> _WHAT IS REQUIRED_
Scan the entries below for the word "molecule". Copy out every line in which it occurs.

> _GIVEN INFORMATION_
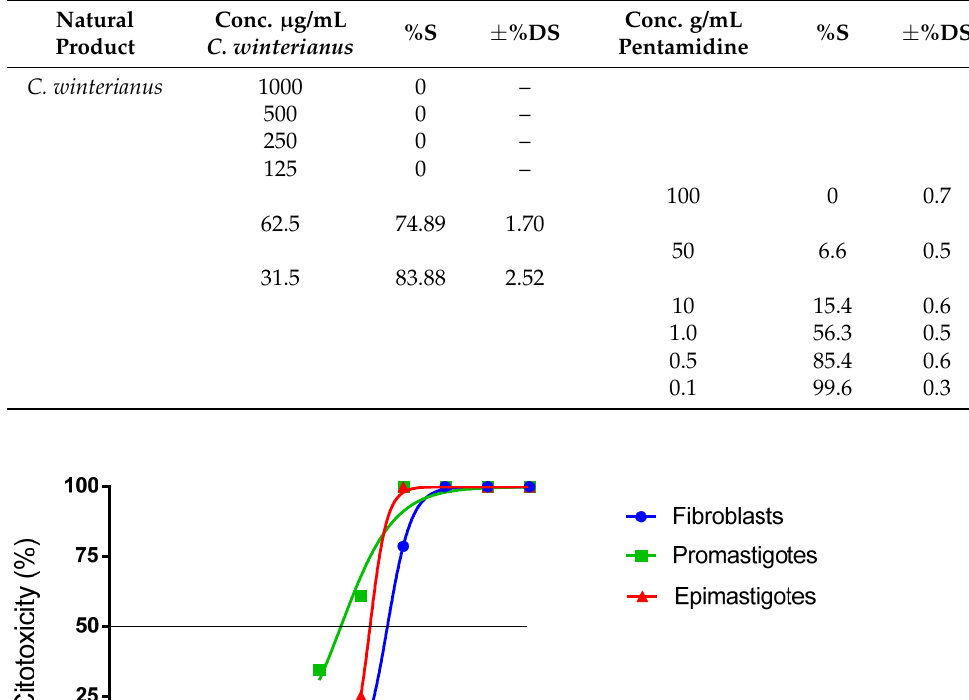
Table 4. Survival of the epimastigote T. cruzi treated with the essential oil of C. winterianus .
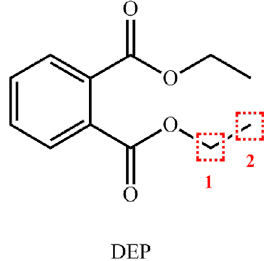
Figure 2. Molecular structure of the target molecule diethyl phthalate (DEP).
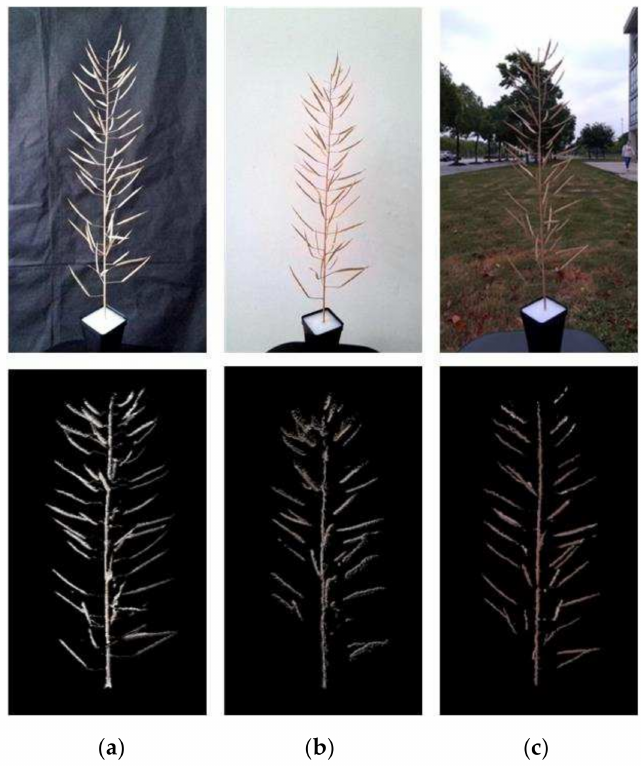
Figure 6. Comparison of different backgrounds ( a ) Indoor black background. ( b ) Indoor white background. ( c ) Outdoor background.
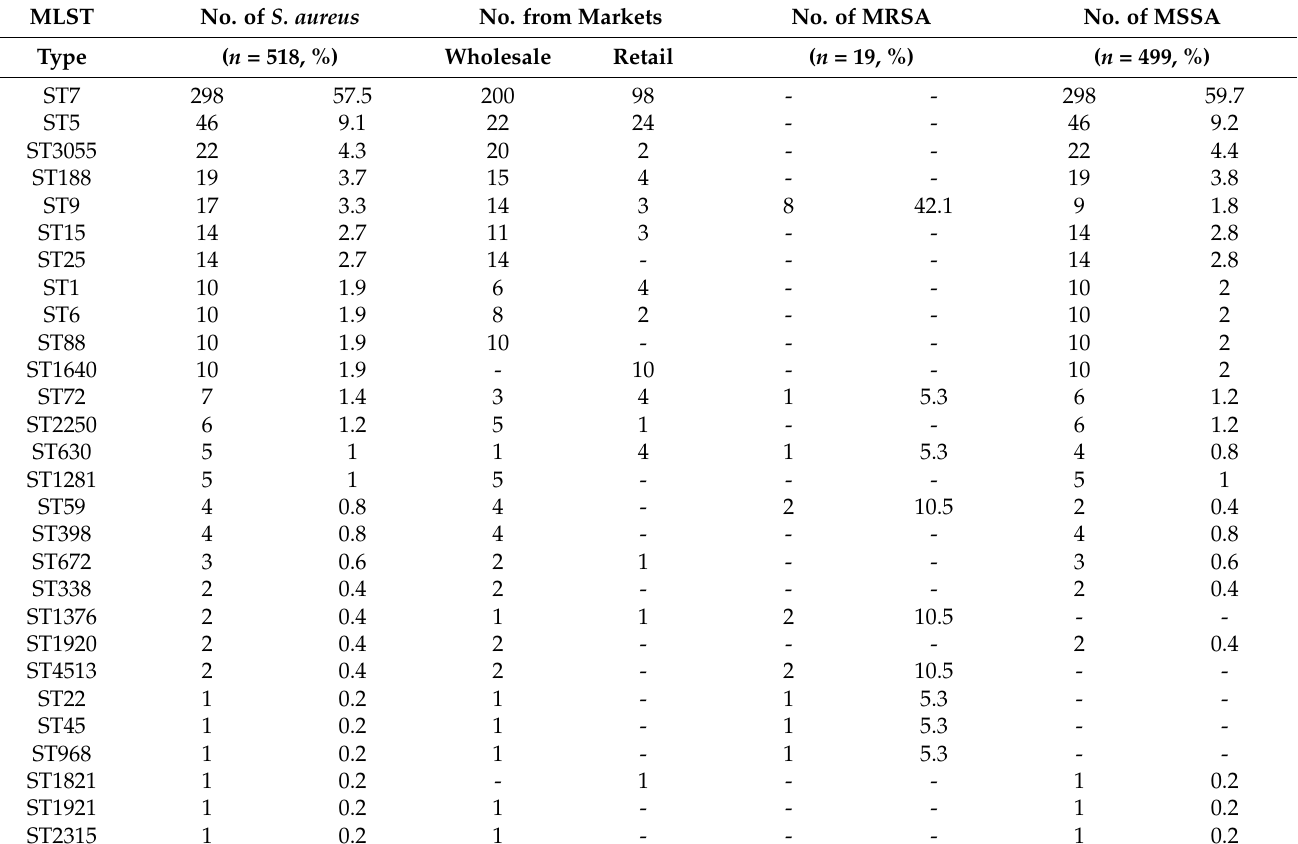
Table 2. Overview of S. aureus prevalence in wholesale and retail pork in Wuhan, central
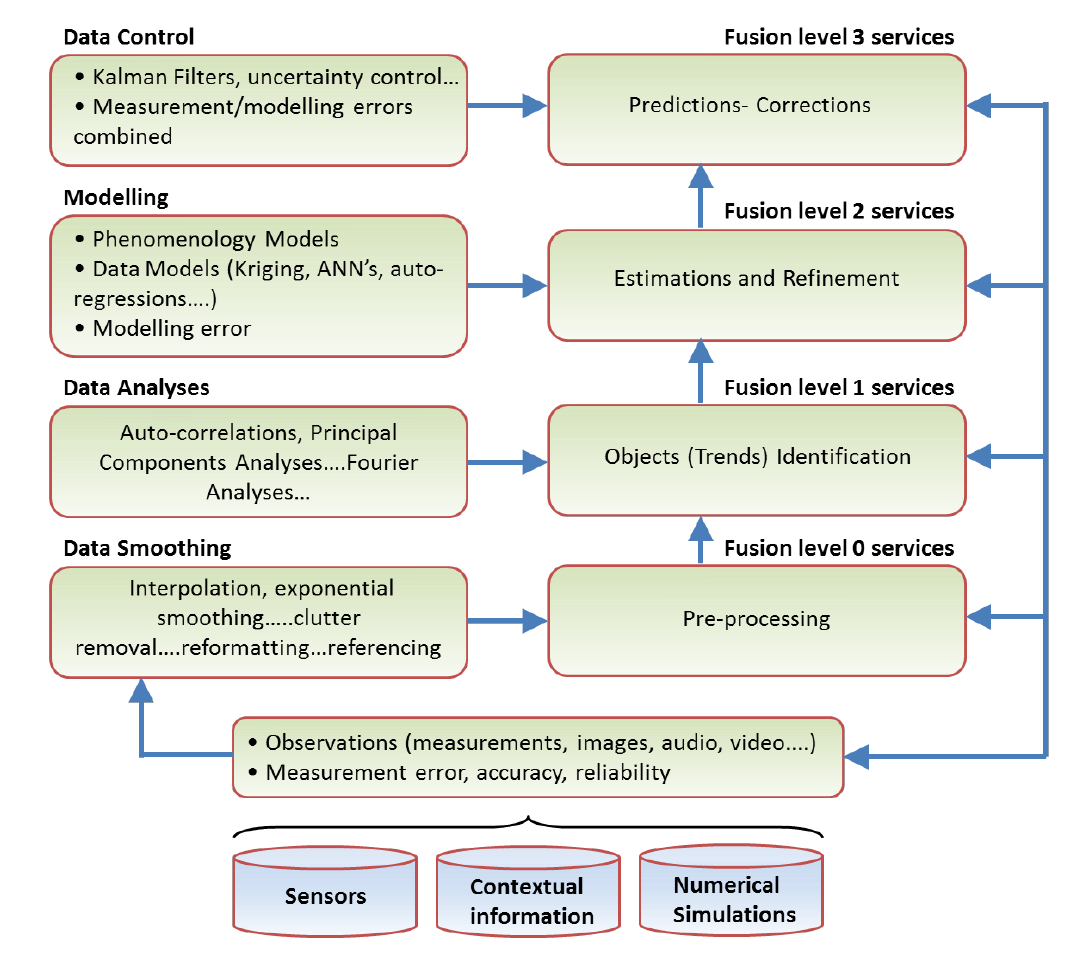
Figure 11. Multi-levelled Data fusion and Modelling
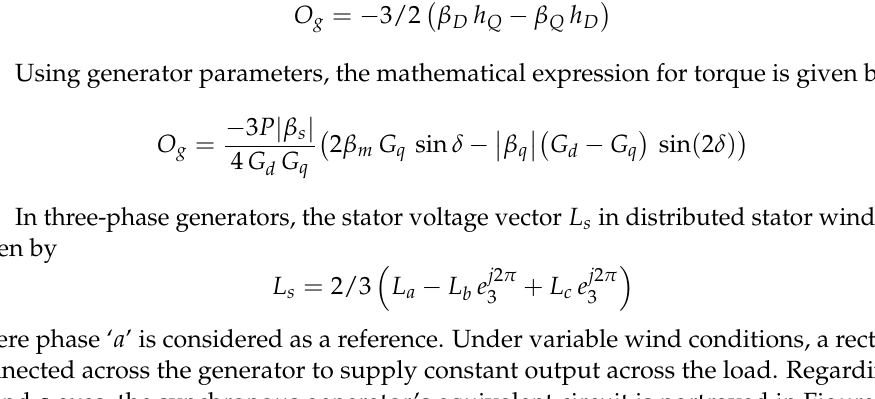
Figure 3. Recti fi er connection diagram. Six voltage vectors together with two zero voltage vectors as shown in Figure 4 are engendered by the recti fi er. The six voltage vectors are distanced at 60 degrees apart from each other. The voltage vectors are given as (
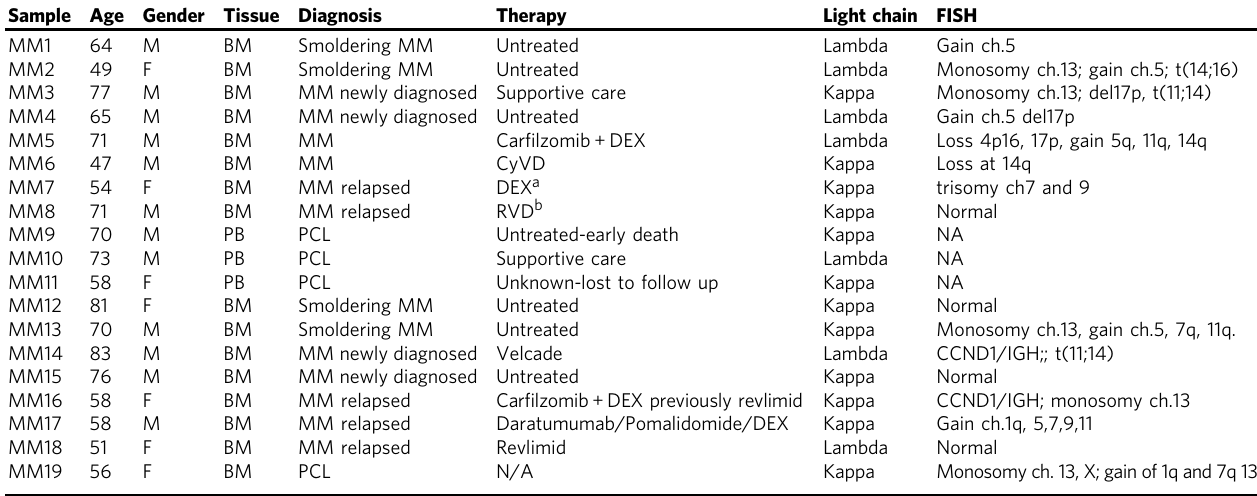
Table 1 Clinical information on primary samples used in this study Sample Age Gender Tissue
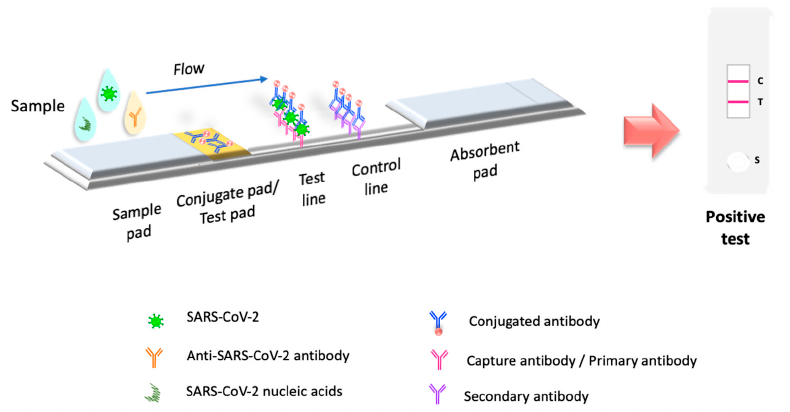
Figure 1. Principle of LFIA test. LFIA test detects the target molecule on an absorbent membrane with antibodies aligned to form the test and control lines. The sample is placed on a sample pad, then migrates to the conjugate pad, which contains the immobilized conjugate, usually made of nanoparticles (colloidal gold, colored or fluorescent latex, colored cellulose) conjugated to antibodies or antigens. The sample interacts with the conjugate, and both migrate to the next section of the strip, where the biological components of the assay (proteins/antibodies/antigens) are immobilized. In this section, the analyte and conjugate are captured. Excess reagent passes through the capture lines and accumulates on the absorbent pad. The results are interpreted on the nitrocellulose membrane as the presence or absence of the test and control lines.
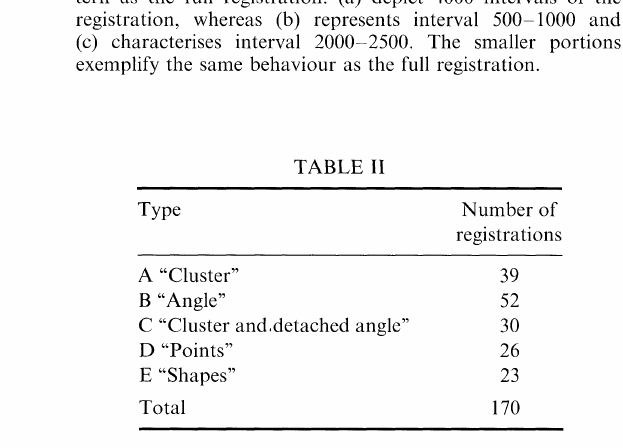
FIGURE 5 Excerpts of a full registration yield similar pat- tern as the full registration: (a) depict 4000 intervals of the registration, whereas (b) represents interval 500-1000 and (c) characterises interval 2000-2500. The smaller portions exemplify the same behaviour as the full registration.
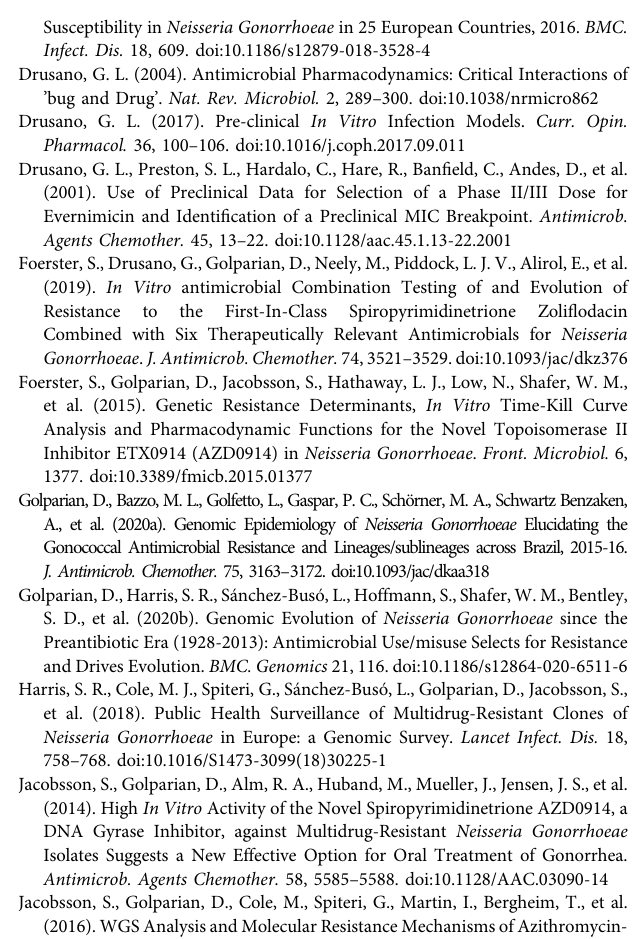
Supplementary Figure 1 | Schematic fl ow chart summarizing the main experiments of the zoli fl odacin-susceptible Neisseria gonorrhoeae SE600/18 parent strain (with a GyrB S467N mutation) and the zoli fl odacin-resistant N. gonorrhoeae SE600/18-D429N mutant (with GyrB S467N plus GyrB D429N selected in the Hollow Fiber Infection Model (HFIM)). Supplementary Figure 2 | Predicted-Observed regressions for zoli fl odacin concentrations, total Neisseria burden and resistant bacterial burden, respectively for the pre-Bayesian regression (A – C) and for the Bayesian regressions (D – F) for the clinical zoli fl odacin-susceptible Neisseria gonorrhoeae SE600/18 strain with a GyrB S467N amino acid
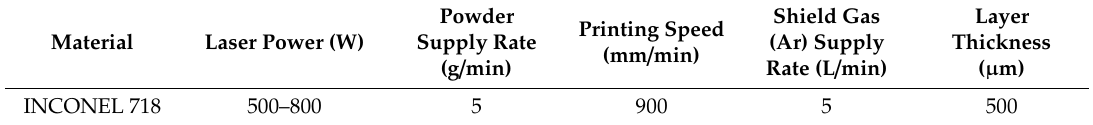
Table 5. DED process parameters used for printing INCONEL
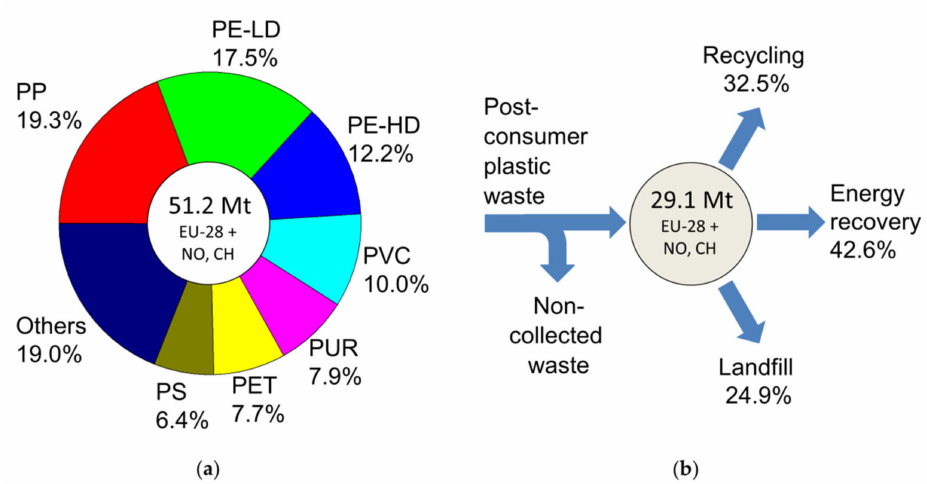
Figure 4. ( a ) European plastics demand distribution by resin type in million tons (Mt) in 2018. ( b ) Distribution of post- consumer plastic waste in Europe in 2018. Data taken from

> _REPLY TO THE TASK_
Figure 2. Molecular structure of the target molecule diethyl phthalate (DEP).
Figure 1. Principle of LFIA test. LFIA test detects the target molecule on an absorbent membrane with antibodies aligned to form the test and control lines. The sample is placed on a sample pad, then migrates to the conjugate pad, which contains the immobilized conjugate, usually made of nanoparticles (colloidal gold, colored or fluorescent latex, colored cellulose) conjugated to antibodies or antigens. The sample interacts with the conjugate, and both migrate to the next section of the strip, where the biological components of the assay (proteins/antibodies/antigens) are immobilized. In this section, the analyte and conjugate are captured. Excess reagent passes through the capture lines and accumulates on the absorbent pad. The results are interpreted on the nitrocellulose membrane as the presence or absence of the test and control lines.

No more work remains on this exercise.